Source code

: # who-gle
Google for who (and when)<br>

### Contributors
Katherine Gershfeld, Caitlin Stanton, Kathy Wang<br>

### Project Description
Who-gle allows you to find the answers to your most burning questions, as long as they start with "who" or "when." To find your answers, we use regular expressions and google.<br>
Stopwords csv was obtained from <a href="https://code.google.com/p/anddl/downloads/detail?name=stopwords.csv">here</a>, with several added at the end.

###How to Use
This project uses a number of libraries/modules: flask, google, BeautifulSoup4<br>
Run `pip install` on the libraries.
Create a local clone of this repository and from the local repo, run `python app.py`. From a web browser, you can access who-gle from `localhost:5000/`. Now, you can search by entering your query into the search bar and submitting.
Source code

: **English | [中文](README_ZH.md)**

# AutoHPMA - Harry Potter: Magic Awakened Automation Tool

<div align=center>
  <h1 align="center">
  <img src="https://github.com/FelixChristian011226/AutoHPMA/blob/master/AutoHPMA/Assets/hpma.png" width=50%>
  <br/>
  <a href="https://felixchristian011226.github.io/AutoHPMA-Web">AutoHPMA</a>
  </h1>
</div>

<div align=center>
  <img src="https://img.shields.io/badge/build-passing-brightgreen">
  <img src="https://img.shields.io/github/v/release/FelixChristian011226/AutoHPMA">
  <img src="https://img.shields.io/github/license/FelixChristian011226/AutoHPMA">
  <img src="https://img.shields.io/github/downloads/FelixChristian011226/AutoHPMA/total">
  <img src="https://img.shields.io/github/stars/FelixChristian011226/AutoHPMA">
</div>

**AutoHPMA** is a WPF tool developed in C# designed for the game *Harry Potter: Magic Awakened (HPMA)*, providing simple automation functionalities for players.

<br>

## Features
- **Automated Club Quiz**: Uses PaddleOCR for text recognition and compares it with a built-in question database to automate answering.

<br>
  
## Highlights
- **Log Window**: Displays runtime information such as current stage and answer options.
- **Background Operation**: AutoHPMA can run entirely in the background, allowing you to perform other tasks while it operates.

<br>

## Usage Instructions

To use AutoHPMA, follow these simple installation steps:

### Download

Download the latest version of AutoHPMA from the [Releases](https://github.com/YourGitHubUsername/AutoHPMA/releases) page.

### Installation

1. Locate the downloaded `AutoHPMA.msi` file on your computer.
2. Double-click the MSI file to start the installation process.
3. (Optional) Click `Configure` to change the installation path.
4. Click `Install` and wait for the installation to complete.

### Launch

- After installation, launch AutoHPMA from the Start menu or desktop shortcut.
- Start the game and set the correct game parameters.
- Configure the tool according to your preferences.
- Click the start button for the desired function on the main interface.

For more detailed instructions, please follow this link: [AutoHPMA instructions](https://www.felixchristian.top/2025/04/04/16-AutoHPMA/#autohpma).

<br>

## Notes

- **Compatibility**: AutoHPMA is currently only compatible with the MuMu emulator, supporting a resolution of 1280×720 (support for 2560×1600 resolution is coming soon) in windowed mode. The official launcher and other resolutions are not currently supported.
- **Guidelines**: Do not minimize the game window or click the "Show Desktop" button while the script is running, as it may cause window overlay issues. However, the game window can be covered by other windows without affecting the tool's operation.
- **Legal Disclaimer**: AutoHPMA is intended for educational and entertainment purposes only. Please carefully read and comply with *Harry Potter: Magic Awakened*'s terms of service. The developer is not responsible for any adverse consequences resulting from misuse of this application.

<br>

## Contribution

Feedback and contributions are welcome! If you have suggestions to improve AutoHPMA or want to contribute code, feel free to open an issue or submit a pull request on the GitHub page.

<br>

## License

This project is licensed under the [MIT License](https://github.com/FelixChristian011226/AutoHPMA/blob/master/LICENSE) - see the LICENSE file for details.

JOB ITEM >> Lines after the one containing "## Features" are not part of the task. Output the entries exactly from their first line through that one.

RESULT OF THE EXERCISE >>
Source code

: # who-gle
Google for who (and when)<br>

### Contributors
Katherine Gershfeld, Caitlin Stanton, Kathy Wang<br>

### Project Description
Who-gle allows you to find the answers to your most burning questions, as long as they start with "who" or "when." To find your answers, we use regular expressions and google.<br>
Stopwords csv was obtained from <a href="https://code.google.com/p/anddl/downloads/detail?name=stopwords.csv">here</a>, with several added at the end.

###How to Use
This project uses a number of libraries/modules: flask, google, BeautifulSoup4<br>
Run `pip install` on the libraries.
Create a local clone of this repository and from the local repo, run `python app.py`. From a web browser, you can access who-gle from `localhost:5000/`. Now, you can search by entering your query into the search bar and submitting.
Source code

: **English | [中文](README_ZH.md)**

# AutoHPMA - Harry Potter: Magic Awakened Automation Tool

<div align=center>
  <h1 align="center">
  <img src="https://github.com/FelixChristian011226/AutoHPMA/blob/master/AutoHPMA/Assets/hpma.png" width=50%>
  <br/>
  <a href="https://felixchristian011226.github.io/AutoHPMA-Web">AutoHPMA</a>
  </h1>
</div>

<div align=center>
  <img src="https://img.shields.io/badge/build-passing-brightgreen">
  <img src="https://img.shields.io/github/v/release/FelixChristian011226/AutoHPMA">
  <img src="https://img.shields.io/github/license/FelixChristian011226/AutoHPMA">
  <img src="https://img.shields.io/github/downloads/FelixChristian011226/AutoHPMA/total">
  <img src="https://img.shields.io/github/stars/FelixChristian011226/AutoHPMA">
</div>

**AutoHPMA** is a WPF tool developed in C# designed for the game *Harry Potter: Magic Awakened (HPMA)*, providing simple automation functionalities for players.

<br>

## Features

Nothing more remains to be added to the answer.